• _What to produce_: Please reproduce every record, keeping each one exactly as written.

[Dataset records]
****
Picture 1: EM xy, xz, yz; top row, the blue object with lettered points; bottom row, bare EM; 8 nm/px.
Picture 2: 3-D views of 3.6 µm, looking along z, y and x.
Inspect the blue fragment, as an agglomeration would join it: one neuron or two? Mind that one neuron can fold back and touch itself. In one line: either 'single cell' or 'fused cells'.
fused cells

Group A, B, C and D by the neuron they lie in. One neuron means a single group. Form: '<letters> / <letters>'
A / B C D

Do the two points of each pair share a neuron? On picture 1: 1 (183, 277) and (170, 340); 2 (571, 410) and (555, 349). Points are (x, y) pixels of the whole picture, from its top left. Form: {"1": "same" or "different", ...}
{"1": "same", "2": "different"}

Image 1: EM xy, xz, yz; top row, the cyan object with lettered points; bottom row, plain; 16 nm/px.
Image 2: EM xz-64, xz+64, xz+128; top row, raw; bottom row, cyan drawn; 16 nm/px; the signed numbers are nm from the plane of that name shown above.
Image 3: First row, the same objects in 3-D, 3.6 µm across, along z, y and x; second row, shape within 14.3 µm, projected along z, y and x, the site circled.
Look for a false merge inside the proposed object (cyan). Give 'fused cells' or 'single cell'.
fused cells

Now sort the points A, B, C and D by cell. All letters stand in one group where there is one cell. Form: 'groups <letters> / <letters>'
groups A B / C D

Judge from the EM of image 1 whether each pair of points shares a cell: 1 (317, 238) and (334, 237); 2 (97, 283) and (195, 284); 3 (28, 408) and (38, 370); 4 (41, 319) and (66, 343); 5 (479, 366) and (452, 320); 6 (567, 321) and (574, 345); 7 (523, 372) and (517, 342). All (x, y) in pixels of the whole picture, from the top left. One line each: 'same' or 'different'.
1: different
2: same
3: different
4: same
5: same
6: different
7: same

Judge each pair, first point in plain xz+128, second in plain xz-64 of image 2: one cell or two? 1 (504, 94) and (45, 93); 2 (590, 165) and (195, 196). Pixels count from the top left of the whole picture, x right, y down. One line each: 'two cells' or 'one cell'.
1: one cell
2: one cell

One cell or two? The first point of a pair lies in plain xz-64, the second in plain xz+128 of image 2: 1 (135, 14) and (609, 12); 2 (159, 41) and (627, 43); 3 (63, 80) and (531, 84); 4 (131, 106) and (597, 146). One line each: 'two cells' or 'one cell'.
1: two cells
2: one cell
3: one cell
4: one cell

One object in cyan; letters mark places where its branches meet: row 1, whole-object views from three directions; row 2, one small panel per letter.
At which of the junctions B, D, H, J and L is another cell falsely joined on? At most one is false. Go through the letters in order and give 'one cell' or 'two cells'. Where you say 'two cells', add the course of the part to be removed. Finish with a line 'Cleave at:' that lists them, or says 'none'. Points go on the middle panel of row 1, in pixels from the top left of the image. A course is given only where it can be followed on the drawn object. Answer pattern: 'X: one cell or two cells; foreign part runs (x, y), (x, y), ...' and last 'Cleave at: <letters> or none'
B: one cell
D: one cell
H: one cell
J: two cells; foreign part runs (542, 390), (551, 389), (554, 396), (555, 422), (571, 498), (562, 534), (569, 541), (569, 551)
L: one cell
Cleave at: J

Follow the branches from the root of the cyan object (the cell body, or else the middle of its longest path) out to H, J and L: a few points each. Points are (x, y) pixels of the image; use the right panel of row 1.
****
• _Response below_:
Picture 1: EM xy, xz, yz; top row, the blue object with lettered points; bottom row, bare EM; 8 nm/px.
Picture 2: 3-D views of 3.6 µm, looking along z, y and x.
Inspect the blue fragment, as an agglomeration would join it: one neuron or two? Mind that one neuron can fold back and touch itself. In one line: either 'single cell' or 'fused cells'.
fused cells

Group A, B, C and D by the neuron they lie in. One neuron means a single group. Form: '<letters> / <letters>'
A / B C D

Do the two points of each pair share a neuron? On picture 1: 1 (183, 277) and (170, 340); 2 (571, 410) and (555, 349). Points are (x, y) pixels of the whole picture, from its top left. Form: {"1": "same" or "different", ...}
{"1": "same", "2": "different"}

Image 1: EM xy, xz, yz; top row, the cyan object with lettered points; bottom row, plain; 16 nm/px.
Image 2: EM xz-64, xz+64, xz+128; top row, raw; bottom row, cyan drawn; 16 nm/px; the signed numbers are nm from the plane of that name shown above.
Image 3: First row, the same objects in 3-D, 3.6 µm across, along z, y and x; second row, shape within 14.3 µm, projected along z, y and x, the site circled.
Look for a false merge inside the proposed object (cyan). Give 'fused cells' or 'single cell'.
fused cells

Now sort the points A, B, C and D by cell. All letters stand in one group where there is one cell. Form: 'groups <letters> / <letters>'
groups A B / C D

Judge from the EM of image 1 whether each pair of points shares a cell: 1 (317, 238) and (334, 237); 2 (97, 283) and (195, 284); 3 (28, 408) and (38, 370); 4 (41, 319) and (66, 343); 5 (479, 366) and (452, 320); 6 (567, 321) and (574, 345); 7 (523, 372) and (517, 342). All (x, y) in pixels of the whole picture, from the top left. One line each: 'same' or 'different'.
1: different
2: same
3: different
4: same
5: same
6: different
7: same

Judge each pair, first point in plain xz+128, second in plain xz-64 of image 2: one cell or two? 1 (504, 94) and (45, 93); 2 (590, 165) and (195, 196). Pixels count from the top left of the whole picture, x right, y down. One line each: 'two cells' or 'one cell'.
1: one cell
2: one cell

One cell or two? The first point of a pair lies in plain xz-64, the second in plain xz+128 of image 2: 1 (135, 14) and (609, 12); 2 (159, 41) and (627, 43); 3 (63, 80) and (531, 84); 4 (131, 106) and (597, 146). One line each: 'two cells' or 'one cell'.
1: two cells
2: one cell
3: one cell
4: one cell

One object in cyan; letters mark places where its branches meet: row 1, whole-object views from three directions; row 2, one small panel per letter.
At which of the junctions B, D, H, J and L is another cell falsely joined on? At most one is false. Go through the letters in order and give 'one cell' or 'two cells'. Where you say 'two cells', add the course of the part to be removed. Finish with a line 'Cleave at:' that lists them, or says 'none'. Points go on the middle panel of row 1, in pixels from the top left of the image. A course is given only where it can be followed on the drawn object. Answer pattern: 'X: one cell or two cells; foreign part runs (x, y), (x, y), ...' and last 'Cleave at: <letters> or none'
B: one cell
D: one cell
H: one cell
J: two cells; foreign part runs (542, 390), (551, 389), (554, 396), (555, 422), (571, 498), (562, 534), (569, 541), (569, 551)
L: one cell
Cleave at: J

Follow the branches from the root of the cyan object (the cell body, or else the middle of its longest path) out to H, J and L: a few points each. Points are (x, y) pixels of the image; use the right panel of row 1.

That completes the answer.